> **INSTRUCTIONS FOR THE TASK**
Of all the lines in the entries below, give again exactly those starting at the line containing "discovered, however, that" and ending at the line containing "obs\_packages of other", both ends included, and no others.

> **Entries taken from a collection**
● ● ● ● ● ● ●

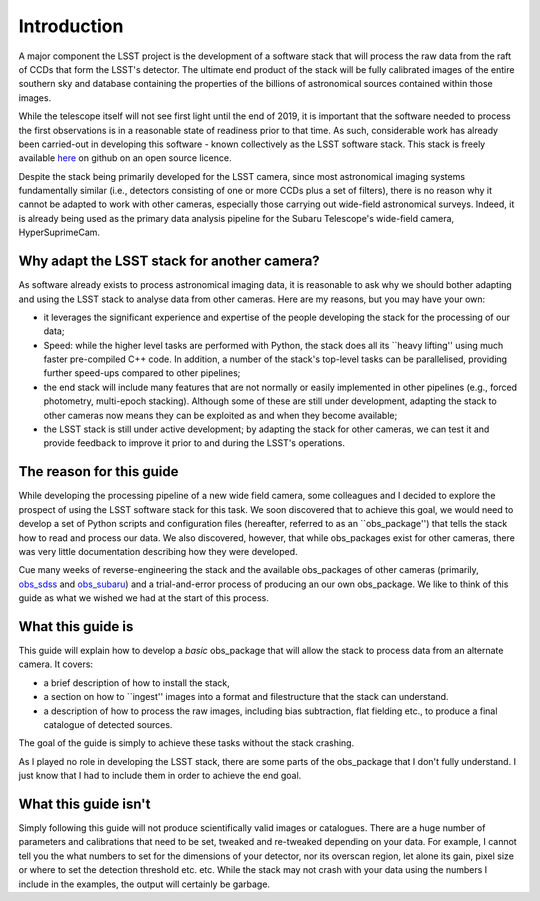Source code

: Introduction
============

A major component the LSST project is the development of a software
stack that will process the raw data from the raft of CCDs that form
the LSST's detector. The ultimate end product of the stack will be fully calibrated images of the entire southern sky and database
containing the properties of the billions of astronomical sources contained within those images.

While the telescope itself will not see first light until the end of 2019, it is
important that the software needed to process the first observations
is in a reasonable state of readiness prior to that time. As such,
considerable work has already been carried-out in developing this
software - known collectively as the LSST software stack. This stack
is freely available `here <https://github.com/lsst>`_ on github on an
open source licence.

Despite the stack being primarily developed for the LSST camera, since
most astronomical imaging systems fundamentally similar (i.e.,
detectors consisting of one or more CCDs plus a set of filters), there
is no reason why it cannot be adapted to work with other cameras,
especially those carrying out wide-field astronomical surveys. Indeed,
it is already being used as the primary data analysis pipeline for the
Subaru Telescope's wide-field camera, HyperSuprimeCam.

Why adapt the LSST stack for another camera?
-------------------------------------------- 

As software already exists to process astronomical imaging data, it is
reasonable to ask why we should bother adapting and using the LSST
stack to analyse data from other cameras. Here are my reasons, but you
may have your own:

* it leverages the significant experience and expertise of the people developing the stack for the processing of our data;

* Speed: while the higher level tasks are performed with Python, the stack does all its ``heavy lifting'' using much faster pre-compiled C++ code. In addition, a number of the stack's top-level tasks can be parallelised, providing further speed-ups compared to other pipelines;

* the end stack will include many features that are not normally or easily implemented in other pipelines (e.g., forced photometry, multi-epoch stacking). Although some of these are still under development, adapting the stack to other cameras now means they can be exploited as and when they become available;

* the LSST stack is still under active development; by adapting the stack for other cameras, we can test it and provide feedback to improve it prior to and during the LSST's operations.

The reason for this guide
-------------------------

While developing the processing pipeline of a new wide field camera,
some colleagues and I decided to explore the prospect of using the
LSST software stack for this task. We soon discovered that to achieve
this goal, we would need to develop a set of Python scripts and
configuration files (hereafter, referred to as an ``obs\_package'')
that tells the stack how to read and process our data. We also
discovered, however, that while obs\_packages exist for other
cameras, there was very little documentation describing how they were
developed.

Cue many weeks of reverse-engineering the stack and the available
obs\_packages of other cameras (primarily, `obs\_sdss
<https://github.com/lsst/obs_sdss>`_ and `obs\_subaru
<https://github.com/lsst/obs_subaru>`_) and a trial-and-error process
of producing an our own obs\_package. We like to think of this guide
as what we wished we had at the start of this process.

What this guide is
------------------

This guide will explain how to develop a *basic* obs\_package that will
allow the stack to process data from an alternate camera. It covers:

* a brief description of how to install the stack,

* a section on how to ``ingest'' images into a format and filestructure that the stack can understand. 

* a description of how to process the raw images, including bias subtraction, flat fielding etc., to produce a final catalogue of detected sources.

The goal of the guide is simply to achieve these tasks without the
stack crashing.

As I played no role in developing the LSST stack, there are some parts
of the obs\_package that I don't fully understand. I just know that I
had to include them in order to achieve the end goal.

What this guide isn't
---------------------

Simply following this guide will not produce scientifically valid
images or catalogues. There are a huge number of parameters and
calibrations that need to be set, tweaked and re-tweaked depending on
your data. For example, I cannot tell you the what numbers to set for
the dimensions of your detector, nor its overscan region, let alone
its gain, pixel size or where to set the detection threshold
etc. etc. While the stack may not crash with your data using the
numbers I include in the examples, the output will certainly be
garbage.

● ● ● ● ● ● ●

> **RESPONSE BELOW**
discovered, however, that while obs\_packages exist for other
cameras, there was very little documentation describing how they were
developed.

Cue many weeks of reverse-engineering the stack and the available
obs\_packages of other cameras (primarily, `obs\_sdss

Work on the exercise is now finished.